* RECORDS PROVIDED *
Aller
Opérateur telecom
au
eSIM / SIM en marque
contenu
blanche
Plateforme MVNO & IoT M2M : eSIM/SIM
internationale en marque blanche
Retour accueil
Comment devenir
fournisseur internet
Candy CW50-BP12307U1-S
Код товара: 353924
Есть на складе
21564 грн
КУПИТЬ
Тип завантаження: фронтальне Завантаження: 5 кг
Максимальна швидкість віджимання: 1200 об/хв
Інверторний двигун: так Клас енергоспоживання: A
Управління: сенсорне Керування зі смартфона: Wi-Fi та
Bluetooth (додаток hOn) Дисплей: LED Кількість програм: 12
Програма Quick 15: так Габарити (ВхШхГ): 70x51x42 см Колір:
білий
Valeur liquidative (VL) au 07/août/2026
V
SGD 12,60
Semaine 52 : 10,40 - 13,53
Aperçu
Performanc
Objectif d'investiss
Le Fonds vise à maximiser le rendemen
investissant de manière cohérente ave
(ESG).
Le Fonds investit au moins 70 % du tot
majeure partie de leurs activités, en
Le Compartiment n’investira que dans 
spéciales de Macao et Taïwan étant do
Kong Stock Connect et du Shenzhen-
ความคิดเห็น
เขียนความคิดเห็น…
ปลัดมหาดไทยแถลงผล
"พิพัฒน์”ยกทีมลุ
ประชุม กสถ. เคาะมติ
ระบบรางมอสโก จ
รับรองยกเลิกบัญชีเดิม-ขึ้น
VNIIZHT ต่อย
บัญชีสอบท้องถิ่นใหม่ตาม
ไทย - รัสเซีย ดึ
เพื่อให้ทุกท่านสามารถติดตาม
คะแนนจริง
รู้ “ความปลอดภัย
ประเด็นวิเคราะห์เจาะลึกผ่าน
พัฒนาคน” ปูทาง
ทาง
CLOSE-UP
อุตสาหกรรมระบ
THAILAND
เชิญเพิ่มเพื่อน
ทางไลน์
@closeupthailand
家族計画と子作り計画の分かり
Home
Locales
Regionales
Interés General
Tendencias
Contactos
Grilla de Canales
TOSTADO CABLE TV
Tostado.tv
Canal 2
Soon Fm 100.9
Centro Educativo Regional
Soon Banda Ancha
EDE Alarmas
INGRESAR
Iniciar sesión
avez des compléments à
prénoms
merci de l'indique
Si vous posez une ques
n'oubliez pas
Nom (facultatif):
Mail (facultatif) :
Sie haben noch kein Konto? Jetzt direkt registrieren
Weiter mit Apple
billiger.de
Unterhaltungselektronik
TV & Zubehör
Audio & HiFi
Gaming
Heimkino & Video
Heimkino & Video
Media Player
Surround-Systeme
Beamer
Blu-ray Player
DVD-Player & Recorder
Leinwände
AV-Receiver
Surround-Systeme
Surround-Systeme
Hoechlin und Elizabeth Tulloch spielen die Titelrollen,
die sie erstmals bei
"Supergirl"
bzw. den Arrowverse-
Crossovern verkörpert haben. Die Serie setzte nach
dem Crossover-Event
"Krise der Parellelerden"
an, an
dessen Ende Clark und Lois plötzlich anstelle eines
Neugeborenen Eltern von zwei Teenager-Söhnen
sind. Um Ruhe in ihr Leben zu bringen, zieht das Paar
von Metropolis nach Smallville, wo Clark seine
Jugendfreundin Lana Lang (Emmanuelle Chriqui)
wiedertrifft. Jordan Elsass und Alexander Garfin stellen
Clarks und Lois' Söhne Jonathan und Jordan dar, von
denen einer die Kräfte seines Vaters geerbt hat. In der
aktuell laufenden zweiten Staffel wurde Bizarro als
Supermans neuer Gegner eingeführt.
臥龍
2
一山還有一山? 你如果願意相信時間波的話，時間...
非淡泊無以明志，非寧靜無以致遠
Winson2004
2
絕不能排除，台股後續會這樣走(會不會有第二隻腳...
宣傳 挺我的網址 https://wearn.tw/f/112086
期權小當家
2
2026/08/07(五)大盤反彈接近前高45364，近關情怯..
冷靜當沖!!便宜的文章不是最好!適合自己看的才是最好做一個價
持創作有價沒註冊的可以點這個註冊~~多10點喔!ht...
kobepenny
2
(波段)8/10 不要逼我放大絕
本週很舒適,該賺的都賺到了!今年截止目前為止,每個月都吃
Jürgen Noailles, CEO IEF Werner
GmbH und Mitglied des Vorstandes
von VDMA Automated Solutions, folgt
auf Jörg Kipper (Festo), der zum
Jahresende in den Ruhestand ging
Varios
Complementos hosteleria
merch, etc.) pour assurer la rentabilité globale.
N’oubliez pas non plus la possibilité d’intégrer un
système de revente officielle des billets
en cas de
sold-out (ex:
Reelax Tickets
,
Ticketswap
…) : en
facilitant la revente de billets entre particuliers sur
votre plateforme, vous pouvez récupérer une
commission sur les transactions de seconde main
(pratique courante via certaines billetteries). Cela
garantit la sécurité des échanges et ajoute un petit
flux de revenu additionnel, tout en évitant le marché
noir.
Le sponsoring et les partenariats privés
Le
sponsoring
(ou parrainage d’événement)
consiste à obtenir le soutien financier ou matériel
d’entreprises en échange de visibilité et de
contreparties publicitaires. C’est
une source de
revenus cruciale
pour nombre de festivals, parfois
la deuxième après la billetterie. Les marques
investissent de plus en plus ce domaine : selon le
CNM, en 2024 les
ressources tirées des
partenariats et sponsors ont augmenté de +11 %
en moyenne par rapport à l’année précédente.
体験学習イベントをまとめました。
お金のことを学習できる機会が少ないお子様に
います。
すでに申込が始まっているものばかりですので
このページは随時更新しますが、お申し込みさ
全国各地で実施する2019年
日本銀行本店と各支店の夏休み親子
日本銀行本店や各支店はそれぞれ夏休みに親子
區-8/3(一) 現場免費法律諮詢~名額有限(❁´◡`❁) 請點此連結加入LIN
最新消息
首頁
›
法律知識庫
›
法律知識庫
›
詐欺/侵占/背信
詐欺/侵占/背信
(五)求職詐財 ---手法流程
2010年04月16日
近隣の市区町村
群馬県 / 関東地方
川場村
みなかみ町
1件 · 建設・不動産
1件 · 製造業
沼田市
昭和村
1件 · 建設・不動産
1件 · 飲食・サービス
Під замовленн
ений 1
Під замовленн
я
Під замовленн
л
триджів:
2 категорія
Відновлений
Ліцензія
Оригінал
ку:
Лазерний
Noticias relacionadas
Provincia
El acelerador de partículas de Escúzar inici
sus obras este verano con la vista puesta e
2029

* THE TASK *
For each line of the data that has the word "eSIM", report that line.

* EXERCISE RESULT *
eSIM / SIM en marque
Plateforme MVNO & IoT M2M : eSIM/SIM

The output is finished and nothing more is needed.